---- Text extract

Yes. Jesus not only forgave sins himself, he also conferred on the →CHURCH the mission and the power to free men from their sins. [CCC 981-983, 986-987]
Through the ministry of the → PRIEST, the penitent receives God’s forgiveness, and his guilt is wiped away as completely as if it had never existed. A priest can do this only because Jesus allows him to
participate in his own divine power to forgive sins.(Reference: YOUCAT 150)
8.How does the Church view other religions?
The →CHURCH respects everything in other religions that is good and true. She respects and promotes freedom of religion as a human right. Yet she knows that Jesus Christ is the sole redeemer of all mankind. He alone is “the way, and the truth, and the life” (John 14:6). [CCC 841-848]
Whoever seeks God is close to us Christians. There is a special degree of “affinity” to the Muslims. Like Judaism and Christianity, Islam is one of the monotheistic religions (→MONOTHEISM). The Muslims, too, revere God the Creator and Abraham as their father in faith. Jesus is considered a great prophet in the Qur’an; Mary, his Mother, as the mother of a prophet. The Church teaches that all men who by no fault of their own do not know Christ and his Church but sincerely seek God and follow the voice of their conscience can attain eternal salvation. However, anyone who has recognized that Jesus Christ is “the way, and the truth, and the life” but is unwilling to follow him cannot find salvation by other paths. This is what is meant by the saying, Extra ecclesiam nulla salus (outside of
the Church there is no salvation).(Reference: YOUCAT 136)
9.If God is all-knowing and all-powerful, why does he not prevent evil?
“God allows evil only so as to make something better result from it” (St. Thomas Aquinas).
[CCC 309-314, 324]
Evil in the world is an obscure and painful mystery. Even the Crucified asked his Father, “My God, why have you forsaken me?” (Mt 27:46). Much about it is incomprehensible. One thing, though, we know for sure: God is 100 percent good. He can never be the originator of something evil. God created the world to be good, but it is not yet complete. In violent upheavals and painful processes it is being shaped and moved toward its final perfection. That may be a better way to classify what the Church calls physical evil, for example, a birth defect, or a natural catastrophe. Moral evils, in contrast, come about through the misuse of freedom in the world. “Hell on earth”—child soldiers, suicide bombings, concentration camps—is usually man-made. The decisive question is therefore not, “How can anyone believe in a good God when there is so much evil?” but rather, “How could a person with a heart and understanding endure life in this world if God did not exist?” Christ’s death and Resurrection show us that evil did not have the first word, nor does it have the last. God made absolute good result from the worst evil. We believe that in the Last Judgment God will put an end to all injustice. In the life of the world to come, evil no longer has any place and suffering ends. [CCC 40, 286-287](Reference: YOUCAT 51)

--------
---- Supplied material

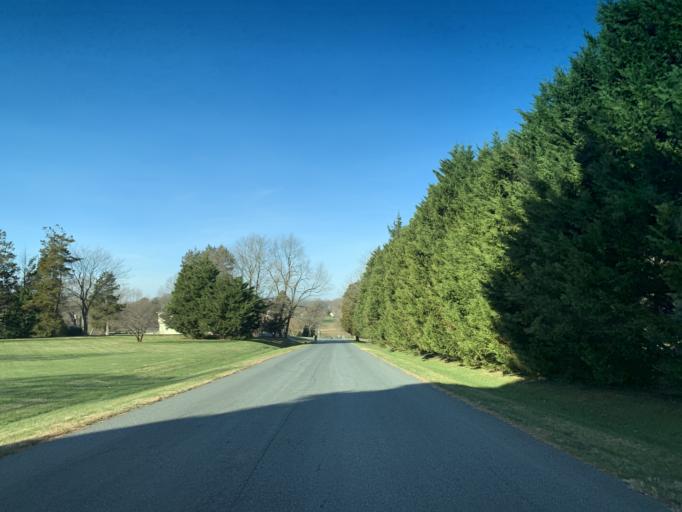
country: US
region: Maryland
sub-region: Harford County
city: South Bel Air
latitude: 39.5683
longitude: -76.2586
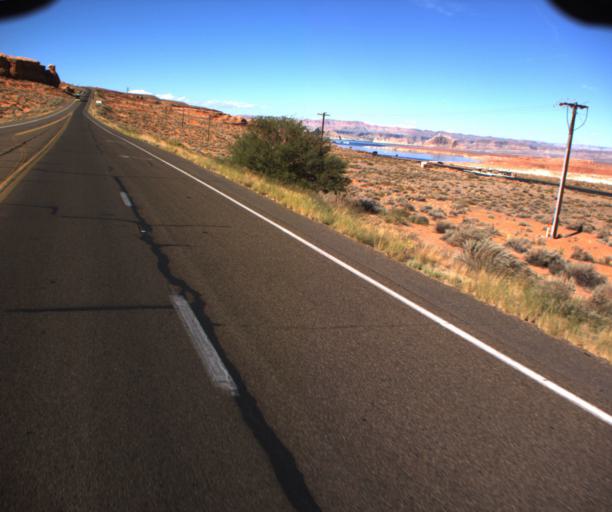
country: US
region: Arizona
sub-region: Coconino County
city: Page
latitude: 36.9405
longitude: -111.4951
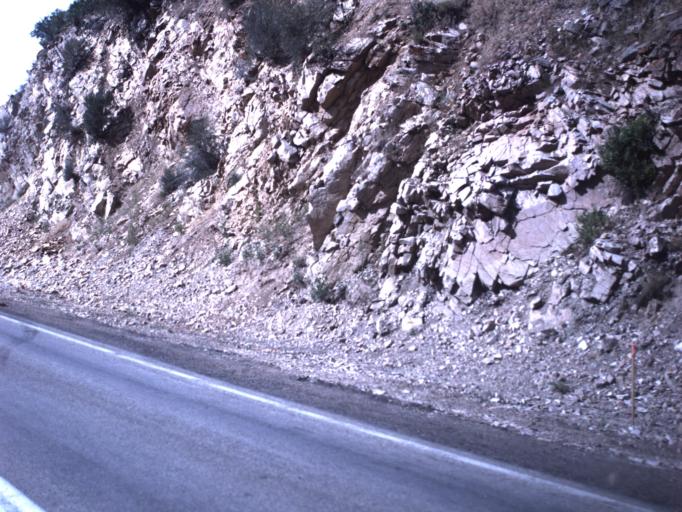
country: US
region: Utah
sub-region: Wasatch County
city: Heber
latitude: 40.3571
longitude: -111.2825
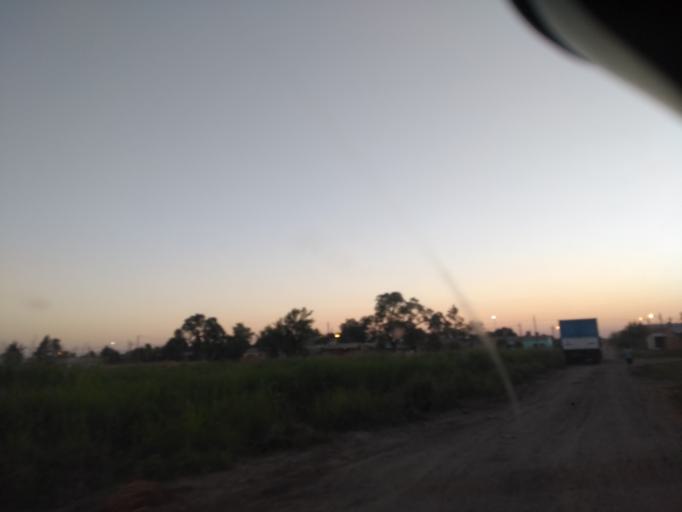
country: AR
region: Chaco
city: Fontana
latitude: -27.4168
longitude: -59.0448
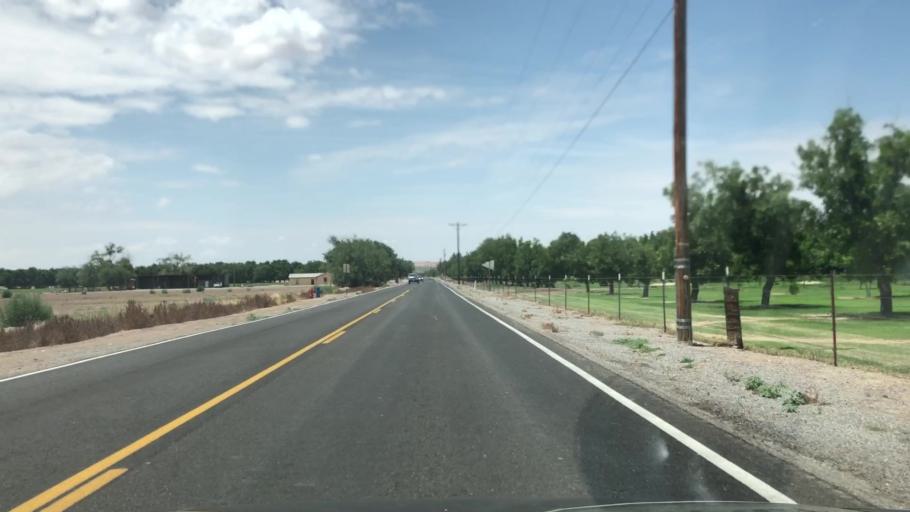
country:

--------

Required task 1: Write out the catechism passage again, beginning at the words "Yes. Jesus not" and stopping after "view other religions?", and switch "penitent" to "sinner".
Required task 2:
Answer these questions from the catechism passage:
(a) Whom does the Church know to be the sole redeemer of all mankind?
(b) How is Jesus considered in the Qur'an?
(c) Which saint is quoted as saying that God allows evil only so as to make something better result from it?

Written response 1:
Yes. Jesus not only forgave sins himself, he also conferred on the →CHURCH the mission and the power to free men from their sins. [CCC 981-983, 986-987]
Through the ministry of the → PRIEST, the sinner receives God’s forgiveness, and his guilt is wiped away as completely as if it had never existed. A priest can do this only because Jesus allows him to
participate in his own divine power to forgive sins.(Reference: YOUCAT 150)
8.How does the Church view other religions?

Written response 2:
(a) Jesus Christ
(b) As a great prophet
(c) St. Thomas Aquinas